Too many DJs: let your B2B marketing plan do its thing

vinyl record on turntable

Founders, owners or CEOs are often the pulse of the company.  They may generate great marketing ideas based on their expert knowledge of the product or the right audiences. 

But it’s easy to see the marketing function of a small to mid-sized B2B as a collection of soft skills, a creative second string to the sales department with less concrete KPIs. 

And that impression is heightened by the number of ‘glamorous’ marketing activities on offer, from PR events, to attending conferences, running webinars, or creating a new brand book. Even corporate gift catalogues can be fun to flick through. Founders, owners, managers and non-marketing colleagues can feel they can get involved because, well it’s a bit of fun, isn’t it?

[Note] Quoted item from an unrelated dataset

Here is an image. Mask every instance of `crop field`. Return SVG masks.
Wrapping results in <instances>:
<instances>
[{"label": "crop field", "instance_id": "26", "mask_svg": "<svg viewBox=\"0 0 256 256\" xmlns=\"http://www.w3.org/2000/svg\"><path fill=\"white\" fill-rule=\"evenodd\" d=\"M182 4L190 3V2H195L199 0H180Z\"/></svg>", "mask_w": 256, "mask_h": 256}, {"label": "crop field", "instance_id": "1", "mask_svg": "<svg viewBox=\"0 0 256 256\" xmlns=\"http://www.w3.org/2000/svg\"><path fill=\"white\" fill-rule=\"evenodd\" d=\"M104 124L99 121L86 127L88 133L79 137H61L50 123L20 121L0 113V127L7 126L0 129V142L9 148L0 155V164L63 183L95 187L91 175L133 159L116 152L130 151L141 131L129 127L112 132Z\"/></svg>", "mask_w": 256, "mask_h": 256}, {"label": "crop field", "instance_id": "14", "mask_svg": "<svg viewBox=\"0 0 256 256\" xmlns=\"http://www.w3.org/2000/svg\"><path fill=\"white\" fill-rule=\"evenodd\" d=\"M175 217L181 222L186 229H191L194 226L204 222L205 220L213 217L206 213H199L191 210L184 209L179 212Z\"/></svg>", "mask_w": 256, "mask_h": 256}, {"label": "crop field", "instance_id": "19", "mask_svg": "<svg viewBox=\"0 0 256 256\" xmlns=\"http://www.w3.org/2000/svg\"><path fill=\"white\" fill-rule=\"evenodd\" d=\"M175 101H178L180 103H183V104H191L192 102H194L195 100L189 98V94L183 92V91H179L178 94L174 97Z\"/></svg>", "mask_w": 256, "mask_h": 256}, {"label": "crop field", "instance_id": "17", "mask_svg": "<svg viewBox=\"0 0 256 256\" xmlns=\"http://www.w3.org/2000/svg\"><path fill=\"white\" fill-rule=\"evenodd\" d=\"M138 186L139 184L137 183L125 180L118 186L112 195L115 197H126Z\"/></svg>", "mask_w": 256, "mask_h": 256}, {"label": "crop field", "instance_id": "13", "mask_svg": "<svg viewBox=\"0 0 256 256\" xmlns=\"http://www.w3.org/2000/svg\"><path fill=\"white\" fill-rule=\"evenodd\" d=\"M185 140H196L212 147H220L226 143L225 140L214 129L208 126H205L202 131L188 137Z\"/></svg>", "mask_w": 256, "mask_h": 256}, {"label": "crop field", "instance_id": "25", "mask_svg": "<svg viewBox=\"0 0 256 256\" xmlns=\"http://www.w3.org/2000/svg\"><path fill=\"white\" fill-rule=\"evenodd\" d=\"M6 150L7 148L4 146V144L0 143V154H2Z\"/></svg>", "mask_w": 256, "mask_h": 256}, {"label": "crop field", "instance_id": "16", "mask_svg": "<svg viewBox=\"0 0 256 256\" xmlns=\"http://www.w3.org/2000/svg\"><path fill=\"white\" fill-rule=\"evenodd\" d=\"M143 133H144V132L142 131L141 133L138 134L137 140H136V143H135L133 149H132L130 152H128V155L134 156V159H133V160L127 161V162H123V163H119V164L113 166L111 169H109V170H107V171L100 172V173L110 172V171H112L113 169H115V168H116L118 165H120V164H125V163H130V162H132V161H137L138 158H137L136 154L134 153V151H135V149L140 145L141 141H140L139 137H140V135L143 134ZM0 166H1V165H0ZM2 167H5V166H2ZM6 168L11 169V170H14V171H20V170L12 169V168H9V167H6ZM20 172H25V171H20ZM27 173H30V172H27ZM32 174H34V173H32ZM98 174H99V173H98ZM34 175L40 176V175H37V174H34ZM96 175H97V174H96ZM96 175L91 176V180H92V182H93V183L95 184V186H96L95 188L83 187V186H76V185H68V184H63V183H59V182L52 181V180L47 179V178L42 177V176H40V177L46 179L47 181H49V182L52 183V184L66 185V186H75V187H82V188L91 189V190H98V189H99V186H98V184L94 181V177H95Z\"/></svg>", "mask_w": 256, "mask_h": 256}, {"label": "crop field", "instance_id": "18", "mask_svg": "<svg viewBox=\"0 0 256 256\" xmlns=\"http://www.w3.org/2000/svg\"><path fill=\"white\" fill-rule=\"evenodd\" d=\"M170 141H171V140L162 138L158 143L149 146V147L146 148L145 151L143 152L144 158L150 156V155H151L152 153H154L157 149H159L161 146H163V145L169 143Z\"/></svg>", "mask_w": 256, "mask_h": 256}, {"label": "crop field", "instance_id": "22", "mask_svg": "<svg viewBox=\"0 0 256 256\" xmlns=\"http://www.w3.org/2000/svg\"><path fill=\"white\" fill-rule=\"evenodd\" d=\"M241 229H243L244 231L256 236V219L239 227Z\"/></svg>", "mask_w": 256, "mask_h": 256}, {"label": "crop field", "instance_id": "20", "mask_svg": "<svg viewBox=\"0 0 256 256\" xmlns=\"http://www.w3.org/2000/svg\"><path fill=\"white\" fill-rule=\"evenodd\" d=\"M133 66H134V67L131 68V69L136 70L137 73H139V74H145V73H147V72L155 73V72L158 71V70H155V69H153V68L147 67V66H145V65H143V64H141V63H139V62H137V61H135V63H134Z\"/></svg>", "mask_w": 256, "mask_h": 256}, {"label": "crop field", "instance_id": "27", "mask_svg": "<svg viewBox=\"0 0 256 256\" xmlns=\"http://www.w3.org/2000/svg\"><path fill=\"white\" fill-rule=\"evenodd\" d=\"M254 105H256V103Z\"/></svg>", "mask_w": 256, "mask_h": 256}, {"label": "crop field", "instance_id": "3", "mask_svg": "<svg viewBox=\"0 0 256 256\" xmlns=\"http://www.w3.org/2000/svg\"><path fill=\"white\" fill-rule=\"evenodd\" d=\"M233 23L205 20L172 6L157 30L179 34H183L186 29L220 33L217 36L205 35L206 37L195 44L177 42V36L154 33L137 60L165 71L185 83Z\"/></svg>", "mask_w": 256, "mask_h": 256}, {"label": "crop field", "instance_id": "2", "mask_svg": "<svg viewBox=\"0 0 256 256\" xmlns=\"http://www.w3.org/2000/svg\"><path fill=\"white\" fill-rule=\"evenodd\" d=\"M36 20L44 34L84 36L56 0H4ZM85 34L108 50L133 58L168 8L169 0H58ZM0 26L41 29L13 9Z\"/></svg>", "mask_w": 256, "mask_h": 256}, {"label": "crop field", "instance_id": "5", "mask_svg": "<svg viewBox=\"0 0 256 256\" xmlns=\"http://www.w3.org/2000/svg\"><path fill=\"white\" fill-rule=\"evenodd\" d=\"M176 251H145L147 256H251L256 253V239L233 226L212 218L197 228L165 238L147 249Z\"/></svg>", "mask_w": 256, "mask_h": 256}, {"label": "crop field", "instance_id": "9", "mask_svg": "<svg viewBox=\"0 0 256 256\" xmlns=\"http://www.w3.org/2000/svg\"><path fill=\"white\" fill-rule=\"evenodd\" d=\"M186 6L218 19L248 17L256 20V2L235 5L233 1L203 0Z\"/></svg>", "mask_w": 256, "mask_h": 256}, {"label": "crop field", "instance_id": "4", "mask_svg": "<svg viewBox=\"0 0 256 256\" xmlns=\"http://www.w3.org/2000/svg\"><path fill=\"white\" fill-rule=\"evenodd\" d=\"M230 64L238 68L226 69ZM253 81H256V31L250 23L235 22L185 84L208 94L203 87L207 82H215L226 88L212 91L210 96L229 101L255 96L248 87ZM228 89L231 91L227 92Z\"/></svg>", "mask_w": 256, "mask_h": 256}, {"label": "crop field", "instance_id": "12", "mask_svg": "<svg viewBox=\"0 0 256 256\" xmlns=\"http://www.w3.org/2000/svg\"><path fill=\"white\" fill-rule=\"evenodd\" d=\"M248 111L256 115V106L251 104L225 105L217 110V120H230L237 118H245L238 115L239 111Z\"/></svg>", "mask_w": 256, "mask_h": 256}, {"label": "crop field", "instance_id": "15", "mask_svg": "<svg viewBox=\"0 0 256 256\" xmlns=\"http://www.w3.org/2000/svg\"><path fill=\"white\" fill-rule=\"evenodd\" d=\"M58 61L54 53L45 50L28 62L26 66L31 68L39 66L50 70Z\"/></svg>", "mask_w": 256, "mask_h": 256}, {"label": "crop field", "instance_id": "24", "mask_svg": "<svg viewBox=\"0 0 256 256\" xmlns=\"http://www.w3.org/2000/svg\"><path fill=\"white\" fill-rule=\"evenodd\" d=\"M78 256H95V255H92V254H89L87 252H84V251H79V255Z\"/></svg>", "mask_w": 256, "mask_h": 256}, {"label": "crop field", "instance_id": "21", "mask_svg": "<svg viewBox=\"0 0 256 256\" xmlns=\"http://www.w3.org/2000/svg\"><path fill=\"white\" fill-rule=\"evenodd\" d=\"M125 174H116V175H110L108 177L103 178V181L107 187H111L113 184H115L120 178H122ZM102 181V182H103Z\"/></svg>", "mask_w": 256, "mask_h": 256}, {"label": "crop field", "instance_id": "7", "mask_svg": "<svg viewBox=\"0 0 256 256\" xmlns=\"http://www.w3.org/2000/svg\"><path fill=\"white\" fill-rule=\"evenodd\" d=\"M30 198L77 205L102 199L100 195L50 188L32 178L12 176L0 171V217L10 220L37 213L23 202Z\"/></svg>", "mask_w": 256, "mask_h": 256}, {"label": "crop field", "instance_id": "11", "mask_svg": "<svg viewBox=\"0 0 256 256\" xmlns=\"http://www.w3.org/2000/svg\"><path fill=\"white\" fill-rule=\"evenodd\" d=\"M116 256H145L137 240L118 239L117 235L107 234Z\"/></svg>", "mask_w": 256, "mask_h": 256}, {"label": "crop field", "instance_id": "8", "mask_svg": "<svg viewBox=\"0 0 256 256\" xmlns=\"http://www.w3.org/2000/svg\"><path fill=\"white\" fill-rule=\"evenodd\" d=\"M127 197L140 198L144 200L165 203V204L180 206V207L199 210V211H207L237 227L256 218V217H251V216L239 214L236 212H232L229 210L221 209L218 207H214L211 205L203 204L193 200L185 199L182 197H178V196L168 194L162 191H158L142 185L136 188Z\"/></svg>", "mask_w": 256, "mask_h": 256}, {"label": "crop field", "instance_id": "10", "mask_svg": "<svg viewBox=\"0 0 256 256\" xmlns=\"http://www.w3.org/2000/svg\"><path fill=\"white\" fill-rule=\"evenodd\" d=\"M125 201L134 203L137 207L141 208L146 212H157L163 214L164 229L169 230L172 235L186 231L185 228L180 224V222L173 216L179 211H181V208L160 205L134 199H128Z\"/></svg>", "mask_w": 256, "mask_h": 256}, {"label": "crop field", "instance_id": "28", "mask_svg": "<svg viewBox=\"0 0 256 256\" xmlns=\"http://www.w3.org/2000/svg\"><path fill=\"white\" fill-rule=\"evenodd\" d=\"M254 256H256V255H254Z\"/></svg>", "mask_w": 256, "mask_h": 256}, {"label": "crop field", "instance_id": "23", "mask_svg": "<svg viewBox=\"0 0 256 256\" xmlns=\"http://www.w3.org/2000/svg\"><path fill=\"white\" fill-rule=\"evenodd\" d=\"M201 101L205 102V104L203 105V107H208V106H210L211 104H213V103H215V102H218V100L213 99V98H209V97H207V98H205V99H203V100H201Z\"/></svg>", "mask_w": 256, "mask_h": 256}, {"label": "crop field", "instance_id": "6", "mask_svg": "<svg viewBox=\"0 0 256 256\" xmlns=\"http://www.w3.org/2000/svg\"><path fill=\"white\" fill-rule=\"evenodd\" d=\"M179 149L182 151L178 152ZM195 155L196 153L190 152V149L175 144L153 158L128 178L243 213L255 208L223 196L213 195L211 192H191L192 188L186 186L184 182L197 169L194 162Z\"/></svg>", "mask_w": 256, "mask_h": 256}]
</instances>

But these activities are the tip of the iceberg. Beneath you’ll find continuous, administrative activities that simply move marketing forward. Booking ads, editing copy, managing designers, signing off on endless website changes, or re-writing an email funnel. 

Whether your marketing department is a series of ad hoc freelance hires, a single part-timer or a small team, meddling interruptions lead to detrimental effects on the marketing plan. So, here are six situations where you should let marketing do its thing.  

Irrelevant ad hoc campaign ideas 

“Hey I’ve got a great idea I saw on LinkedIn”

But the marketing team produced that strategy when everyone was in the room. When you have an agreed marketing strategy, a marketing plan and a schedule, then random new suggestions for campaigns or content aren’t just inconvenient, they also threaten the whole ecosystem. All forward-facing activities should come together and make sense. Give your plan time to work or not work.

Withholding from the customer

Marketing should educate the customer. It should emphasise the positives of the service or product and put into context the negatives. A large part of marketing’s function is to clarify and explain, to edit and simplify.  Then you encourage your prospects and leads to step forward through their customer journey one step at a time.

If there are fundamental problems or drawbacks with a service or project, allow marketing to address this fact rather than hide it or ignore it.  Otherwise, it’s a nasty surprise that either the sales department or onboarding operations have to address with new customers. A terrible start to a relationship.

Playing it too safe

You could argue that B2B marketing is possibly more conservative than B2C marketing. It doesn’t have the same reputation for creativity or leftfield thinking.

However, this does not mean that B2B marketing should simply copy the previous year’s marketing plan or marketing activities:  attending the same industry events year in, year out,  publishing the same content or running the same ads.

A veto on new ideas because “that’s the way we’ve always done it” is as much dabbling in marketing outcomes as any of the other situations described.

Copying the competition

Marketing does not exist in a vacuum. But competitor analysis is supposed to give insights into the customer’s journey not the competitor’s journey. Obsessing about a rival firm is counter-productive. You don’t become successful with your own business by making your platforms look and sound like someone else’s. That’s what AI is for.

A focus on new toys

I do believe that effective marketing needs some kind of tech stack and supporting framework of activities. And there are a lot of cool activities and toys on offer.  CRMs,  data and metric reporting,  new websites, hosting events,  video shoots, and press interviews.  

But in the same way that new campaign ideas can be distractions, adopting a new tool or undertaking new marketing activities just on a whim are more often than not labour-intensive, expensive obstacles to achieving your marketing KPIs. They are not essential to success.